About Boxes

About Boxes – The Fundamentals

You need to know a few of these fundamentals in order to purchase boxes intelligently.

We are always happy to talk boxes with our customers.

How the Size of a Box is Stated

Box dimensions are always inside dimensions — unless otherwise noted.

Box dimensions are given in a specific order. If you accidently give the dimensions in a different order, you’ll get a different box. The size is always given in the order ……. ( Length x Width x Height )

The first dimension is the length. Length is always the longer dimension of the opening of the box.

The second dimension is the width. Width is always the shorter dimension of the opening of the box.

The third dimension is the height. Height is always the vertical height of the box as you look down into the open box.

(We never use the word depth because that word has several meanings.)

Notice how nicely the naming process clears up a potentially confusing situation.

Strength of a Box

Don’t overload your boxes. If you do, the boxes will get broken easily and the stuff inside tends to get broken.

Most boxes will tell you their weight capacity.

On the bottom of most boxes is a round, official looking design called a box makers seal. One of the lines in the seal (in this case, the bottom line inside the circle) will say Gross Wt Lt meaning Gross Weight Limit

A standard box is rated to hold 65 pounds in ordinary shipping by common carrier — ie it has a gross weight rating of 65 pounds. Box ratings as low as 35 pounds and as high as 120 pounds are common. Boxes loaded above the Gross Wt LT will tend to get damaged very easily. Legally, a shipper can refuse to pay a damage claim if a damaged box was loaded beyond it’s capacity.

Our experience (in dry Denver) has been that, in the process of moving, it is safe to load moving boxes right up to their printed load limits. But do not exceed that limit!

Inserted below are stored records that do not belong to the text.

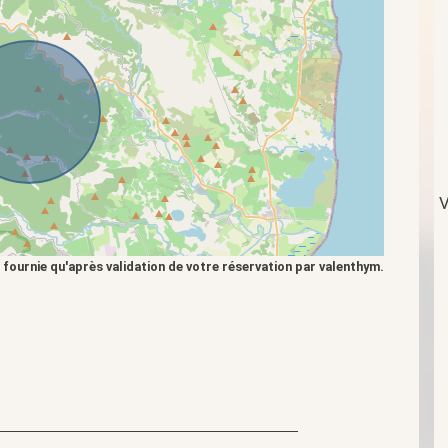
V
 fournie qu'après validation de votre réservation par valenthym.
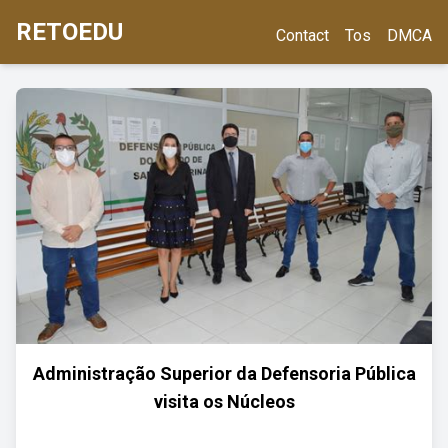
RETOEDU
Contact
Tos
DMCA
Administração Superior da Defensoria Pública
visita os Núcleos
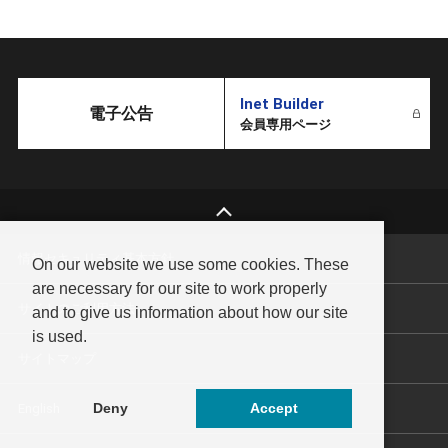
Inet Builder
電子公告
会員専用ページ
情報セキュリティ基本方針
On our website we use some cookies. These
are necessary for our site to work properly
サイトのご利用方法
and to give us information about how our site
is used.
サイトマップ
Deny
Accept
English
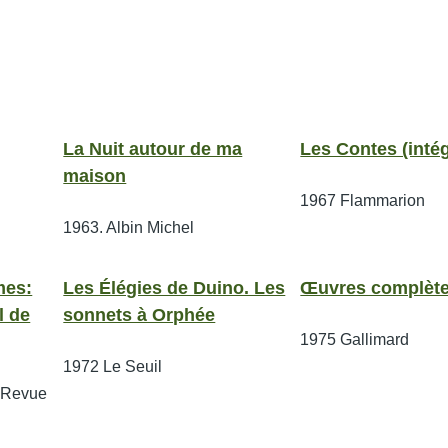
La Nuit autour de ma
Les Contes (intég
maison
1967
Flammarion
1963.
Albin Michel
mes:
Les Élégies de Duino. Les
Œuvres complèt
l de
sonnets à Orphée
1975
Gallimard
1972
Le Seuil
 Revue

  • Getting a stronger box:
    This may require purchase of expensive, custom boxes.
    You will still have the problem of lifting a large, heavy box.
    Second, if you are packing fragile items, the weight resting on the bottom item may be excessive.
  • Dividing the load into several smaller boxes:
    This usually requires less expensive boxes if the load can, indeed, be subdivided.
    On the other hand, shipping multiple boxes via a parcel service may cost more.

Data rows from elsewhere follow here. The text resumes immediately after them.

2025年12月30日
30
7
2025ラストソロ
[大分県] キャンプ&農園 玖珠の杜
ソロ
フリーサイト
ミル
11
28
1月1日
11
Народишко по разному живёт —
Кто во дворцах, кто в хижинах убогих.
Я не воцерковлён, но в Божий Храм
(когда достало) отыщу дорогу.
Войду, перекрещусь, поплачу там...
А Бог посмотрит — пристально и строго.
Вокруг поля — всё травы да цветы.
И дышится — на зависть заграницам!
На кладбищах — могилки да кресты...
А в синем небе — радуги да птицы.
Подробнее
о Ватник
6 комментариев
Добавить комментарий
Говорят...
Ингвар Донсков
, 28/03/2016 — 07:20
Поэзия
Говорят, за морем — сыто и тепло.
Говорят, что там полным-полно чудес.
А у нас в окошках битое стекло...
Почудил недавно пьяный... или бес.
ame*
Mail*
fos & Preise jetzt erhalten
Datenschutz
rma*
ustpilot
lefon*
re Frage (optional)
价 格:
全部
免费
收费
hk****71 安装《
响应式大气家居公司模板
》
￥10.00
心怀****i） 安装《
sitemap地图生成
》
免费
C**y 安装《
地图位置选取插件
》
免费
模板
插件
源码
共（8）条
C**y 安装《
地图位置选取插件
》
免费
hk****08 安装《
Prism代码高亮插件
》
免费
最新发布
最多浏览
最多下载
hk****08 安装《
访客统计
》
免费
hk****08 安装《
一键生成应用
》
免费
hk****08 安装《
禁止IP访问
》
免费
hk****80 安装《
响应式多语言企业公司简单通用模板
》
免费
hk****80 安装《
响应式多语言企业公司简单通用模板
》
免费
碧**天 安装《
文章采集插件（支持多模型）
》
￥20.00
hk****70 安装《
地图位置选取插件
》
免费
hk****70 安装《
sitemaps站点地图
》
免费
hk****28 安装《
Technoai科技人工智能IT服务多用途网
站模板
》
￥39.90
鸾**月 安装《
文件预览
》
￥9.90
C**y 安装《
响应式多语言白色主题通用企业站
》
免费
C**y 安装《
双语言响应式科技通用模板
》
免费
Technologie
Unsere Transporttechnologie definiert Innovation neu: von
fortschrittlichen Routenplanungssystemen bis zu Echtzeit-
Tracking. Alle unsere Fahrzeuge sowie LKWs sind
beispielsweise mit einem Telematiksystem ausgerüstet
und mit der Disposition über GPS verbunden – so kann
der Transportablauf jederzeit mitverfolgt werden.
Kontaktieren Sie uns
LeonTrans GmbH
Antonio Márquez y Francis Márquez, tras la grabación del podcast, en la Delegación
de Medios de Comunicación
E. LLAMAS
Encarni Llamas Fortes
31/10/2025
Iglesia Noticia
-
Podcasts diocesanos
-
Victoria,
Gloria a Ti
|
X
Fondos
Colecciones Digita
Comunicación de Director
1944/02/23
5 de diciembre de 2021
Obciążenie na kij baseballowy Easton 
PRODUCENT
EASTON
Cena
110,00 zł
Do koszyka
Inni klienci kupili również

We sell a few sizes of heavy duty boxes.

Construction Material

It’s important to be specific about the construction of any box you buy. Saying paper box or cardboard box doesn’t tell the seller enough.

Shipping boxes are made of a paper material called corrugated or corrugated paper. A cross section of some corrugated is shown.

The material pictured at the top of the drawing is called single wall corrugated. The vast majority of all boxes are made of single wall corrugated. The lower sketch shows a material called doublewall corrugated which is usually much stronger than the singlewall material described first.

Strength of single wall corrugated (or double wall) varies a lot depending on the materials used in construction. It’s a bit more detail than needed on a web page, but we can go over this sort of stuff at our store in Denver. There also exists triplewall corrugated. This material is frequently designed to meet military specs. It is usually treated for extreme strength and moisture resistance. This makes it incredibly strong — and incredibly expensive. If you feel you need triple wall strength, it might be easier to purchase crates, instead.

Many store display boxes are made of a material called chipboard. These are called display boxes or chipboard boxes. The construction material is simply a thick single layer of paper — typically, 1/32 inch thick. Chipboard makes a good box for in-store use, but it is not strong at all. Never ship anything more fragile than a shirt in a chipboard box. We do not sell chip board boxes. If you need a fancy display box, try an internet search under display packaging or gift boxes instead of shipping boxes.